# WORK TASK:
All lines from the one with "Code of Conduct." through the final line of the records below must be written out exactly, with no other text.

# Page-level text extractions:
------------------------------------------------------------
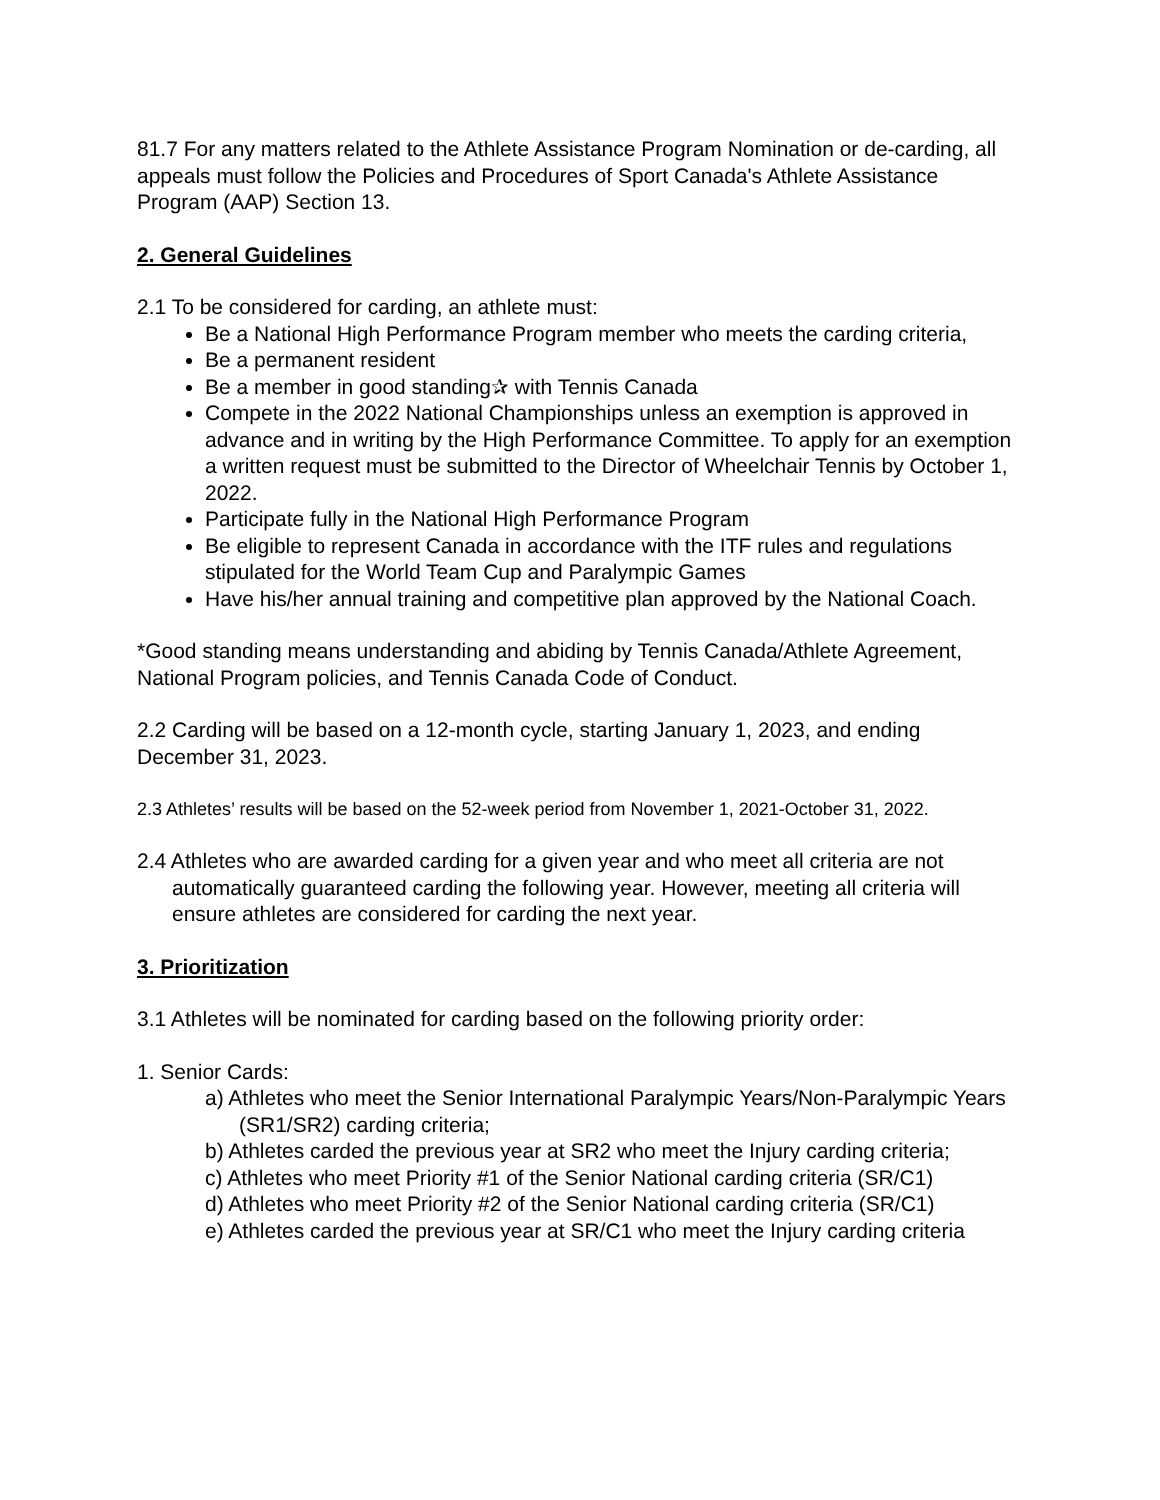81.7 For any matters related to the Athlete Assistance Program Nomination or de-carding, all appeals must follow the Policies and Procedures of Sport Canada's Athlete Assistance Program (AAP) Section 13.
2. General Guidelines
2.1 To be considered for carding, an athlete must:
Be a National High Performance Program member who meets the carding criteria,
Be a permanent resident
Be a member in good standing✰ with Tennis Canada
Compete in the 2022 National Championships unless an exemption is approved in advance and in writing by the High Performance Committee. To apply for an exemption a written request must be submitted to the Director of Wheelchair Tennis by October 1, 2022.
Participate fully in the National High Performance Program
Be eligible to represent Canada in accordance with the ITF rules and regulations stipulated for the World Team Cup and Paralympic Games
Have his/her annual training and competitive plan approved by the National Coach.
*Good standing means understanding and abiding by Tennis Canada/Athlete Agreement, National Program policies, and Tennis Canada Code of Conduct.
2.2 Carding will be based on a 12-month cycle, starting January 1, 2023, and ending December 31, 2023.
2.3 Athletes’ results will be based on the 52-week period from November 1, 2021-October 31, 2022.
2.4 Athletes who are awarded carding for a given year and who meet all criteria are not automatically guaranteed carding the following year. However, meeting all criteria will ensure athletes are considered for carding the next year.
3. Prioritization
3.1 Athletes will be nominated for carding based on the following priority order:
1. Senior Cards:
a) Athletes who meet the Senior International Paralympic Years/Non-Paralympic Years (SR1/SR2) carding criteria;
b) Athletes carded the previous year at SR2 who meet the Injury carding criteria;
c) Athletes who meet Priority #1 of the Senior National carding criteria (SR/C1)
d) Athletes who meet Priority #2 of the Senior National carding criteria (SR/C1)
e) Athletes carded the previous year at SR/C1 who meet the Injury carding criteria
------------------------------------------------------------
# WRITTEN SOLUTION:
*Good standing means understanding and abiding by Tennis Canada/Athlete Agreement, National Program policies, and Tennis Canada Code of Conduct.
2.2 Carding will be based on a 12-month cycle, starting January 1, 2023, and ending December 31, 2023.
2.3 Athletes’ results will be based on the 52-week period from November 1, 2021-October 31, 2022.
2.4 Athletes who are awarded carding for a given year and who meet all criteria are not automatically guaranteed carding the following year. However, meeting all criteria will ensure athletes are considered for carding the next year.
3. Prioritization
3.1 Athletes will be nominated for carding based on the following priority order:
1. Senior Cards:
a) Athletes who meet the Senior International Paralympic Years/Non-Paralympic Years (SR1/SR2) carding criteria;
b) Athletes carded the previous year at SR2 who meet the Injury carding criteria;
c) Athletes who meet Priority #1 of the Senior National carding criteria (SR/C1)
d) Athletes who meet Priority #2 of the Senior National carding criteria (SR/C1)
e) Athletes carded the previous year at SR/C1 who meet the Injury carding criteria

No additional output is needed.